### Transcribed page contents

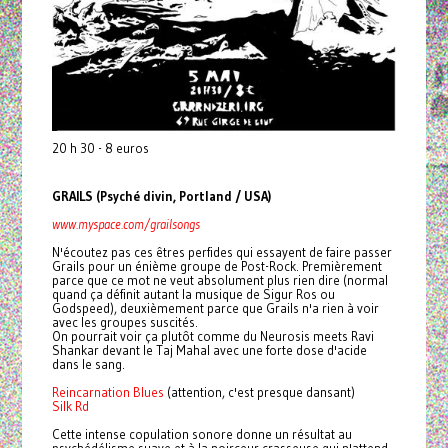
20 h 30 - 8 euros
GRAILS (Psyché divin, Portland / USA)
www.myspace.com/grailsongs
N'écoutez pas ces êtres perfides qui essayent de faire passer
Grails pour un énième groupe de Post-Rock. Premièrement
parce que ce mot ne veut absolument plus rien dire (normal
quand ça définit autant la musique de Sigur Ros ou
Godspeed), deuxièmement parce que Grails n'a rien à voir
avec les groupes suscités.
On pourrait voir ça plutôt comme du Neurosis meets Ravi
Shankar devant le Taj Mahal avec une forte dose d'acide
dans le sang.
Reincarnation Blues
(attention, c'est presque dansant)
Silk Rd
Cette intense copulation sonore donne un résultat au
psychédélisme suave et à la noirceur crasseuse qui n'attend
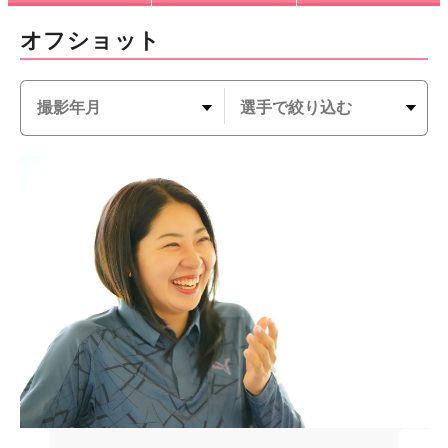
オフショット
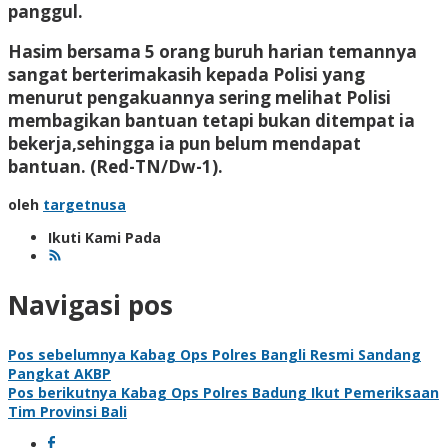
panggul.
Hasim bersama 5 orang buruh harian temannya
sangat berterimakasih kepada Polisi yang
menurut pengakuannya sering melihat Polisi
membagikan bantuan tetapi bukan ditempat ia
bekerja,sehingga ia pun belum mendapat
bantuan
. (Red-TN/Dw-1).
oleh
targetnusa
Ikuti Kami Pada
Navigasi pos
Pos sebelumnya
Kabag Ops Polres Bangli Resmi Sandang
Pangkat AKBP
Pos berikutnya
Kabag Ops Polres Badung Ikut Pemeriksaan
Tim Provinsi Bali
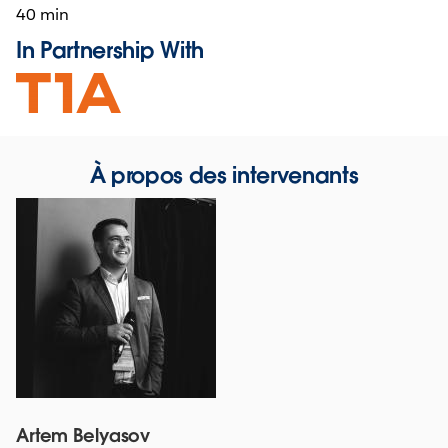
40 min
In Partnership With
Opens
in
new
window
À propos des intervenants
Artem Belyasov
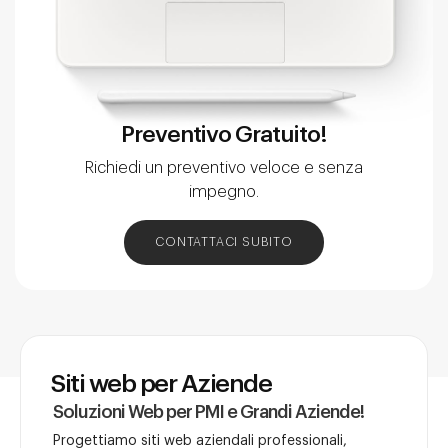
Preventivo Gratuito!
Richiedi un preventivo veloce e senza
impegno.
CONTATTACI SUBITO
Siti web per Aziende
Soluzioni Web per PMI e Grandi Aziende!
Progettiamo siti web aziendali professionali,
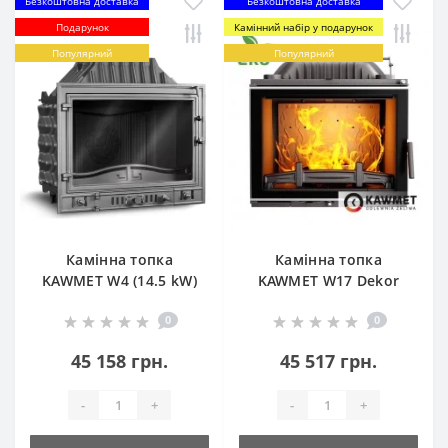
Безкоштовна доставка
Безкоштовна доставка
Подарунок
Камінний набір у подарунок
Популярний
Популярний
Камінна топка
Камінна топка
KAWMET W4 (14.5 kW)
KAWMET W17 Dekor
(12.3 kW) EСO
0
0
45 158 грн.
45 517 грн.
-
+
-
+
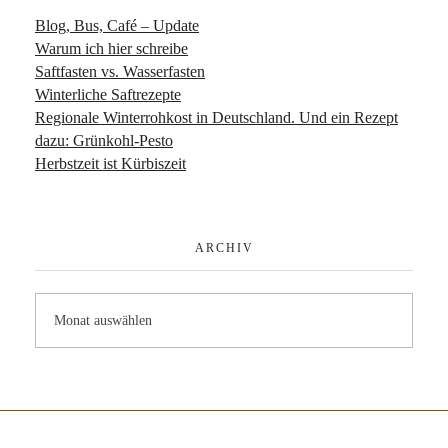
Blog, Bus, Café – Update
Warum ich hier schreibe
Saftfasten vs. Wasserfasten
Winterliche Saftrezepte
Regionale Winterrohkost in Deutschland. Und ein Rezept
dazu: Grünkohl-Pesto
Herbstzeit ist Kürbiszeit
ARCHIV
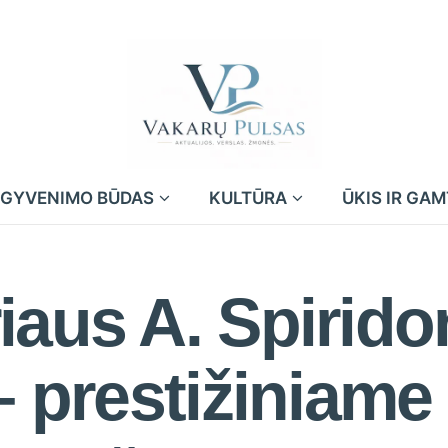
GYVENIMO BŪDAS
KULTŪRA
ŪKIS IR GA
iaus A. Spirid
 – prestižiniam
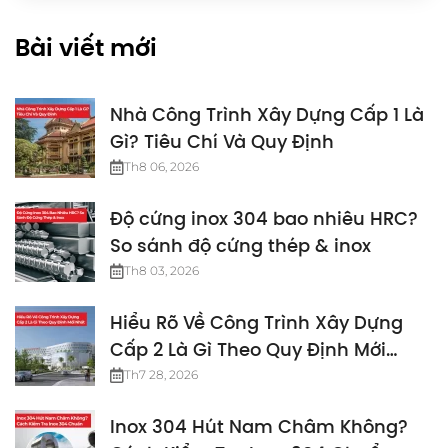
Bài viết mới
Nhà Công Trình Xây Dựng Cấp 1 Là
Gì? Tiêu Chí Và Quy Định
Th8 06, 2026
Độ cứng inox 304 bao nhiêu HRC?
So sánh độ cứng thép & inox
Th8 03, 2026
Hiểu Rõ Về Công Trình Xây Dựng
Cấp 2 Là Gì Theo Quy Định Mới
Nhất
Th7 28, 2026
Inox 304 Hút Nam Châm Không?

---

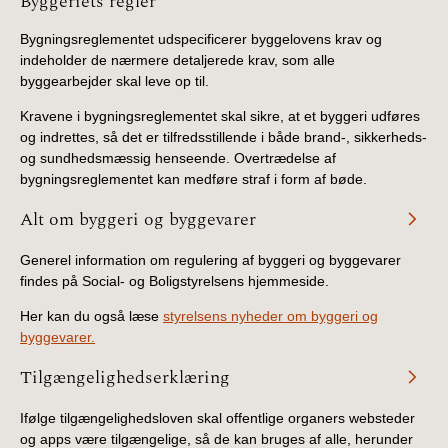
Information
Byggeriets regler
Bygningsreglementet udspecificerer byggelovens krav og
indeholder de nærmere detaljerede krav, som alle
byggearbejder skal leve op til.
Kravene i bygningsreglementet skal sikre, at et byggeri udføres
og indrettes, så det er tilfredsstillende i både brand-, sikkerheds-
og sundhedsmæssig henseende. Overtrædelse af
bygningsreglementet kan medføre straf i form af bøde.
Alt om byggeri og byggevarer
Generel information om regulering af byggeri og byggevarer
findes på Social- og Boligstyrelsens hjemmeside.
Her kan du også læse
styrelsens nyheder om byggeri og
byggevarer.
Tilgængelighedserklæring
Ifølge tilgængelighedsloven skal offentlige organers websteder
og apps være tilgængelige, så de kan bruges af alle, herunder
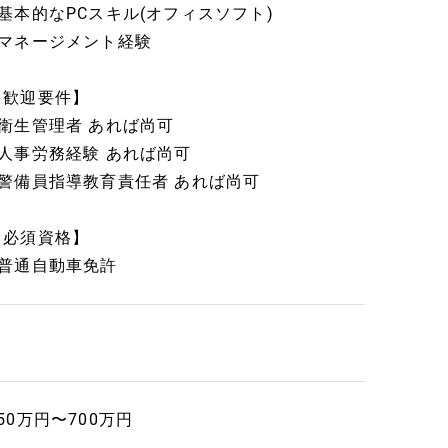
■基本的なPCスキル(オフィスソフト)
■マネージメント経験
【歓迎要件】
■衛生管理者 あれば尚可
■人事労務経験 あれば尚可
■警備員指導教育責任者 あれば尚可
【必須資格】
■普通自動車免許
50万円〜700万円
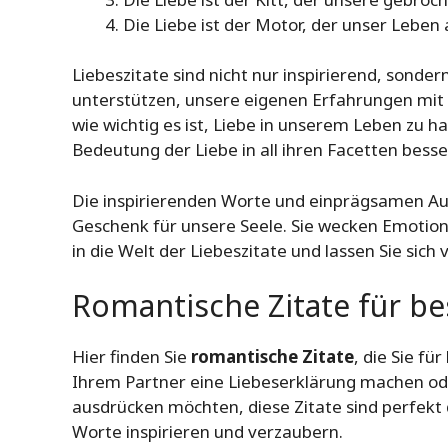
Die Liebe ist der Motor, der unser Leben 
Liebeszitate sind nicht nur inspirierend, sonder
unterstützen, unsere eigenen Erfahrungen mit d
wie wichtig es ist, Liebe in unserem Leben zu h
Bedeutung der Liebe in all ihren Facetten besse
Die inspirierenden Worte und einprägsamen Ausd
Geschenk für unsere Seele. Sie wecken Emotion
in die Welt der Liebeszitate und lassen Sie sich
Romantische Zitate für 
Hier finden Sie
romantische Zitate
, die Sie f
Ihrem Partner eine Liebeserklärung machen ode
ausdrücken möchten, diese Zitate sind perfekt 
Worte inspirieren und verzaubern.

### Activity
Copy the lines of the material from the one containing "Bài viết mới" through the one containing "Inox 304 Hút Nam Châm Không?", keeping each line unchanged.

### Result below
Bài viết mới
Nhà Công Trình Xây Dựng Cấp 1 Là
Gì? Tiêu Chí Và Quy Định
Th8 06, 2026
Độ cứng inox 304 bao nhiêu HRC?
So sánh độ cứng thép & inox
Th8 03, 2026
Hiểu Rõ Về Công Trình Xây Dựng
Cấp 2 Là Gì Theo Quy Định Mới
Nhất
Th7 28, 2026
Inox 304 Hút Nam Châm Không?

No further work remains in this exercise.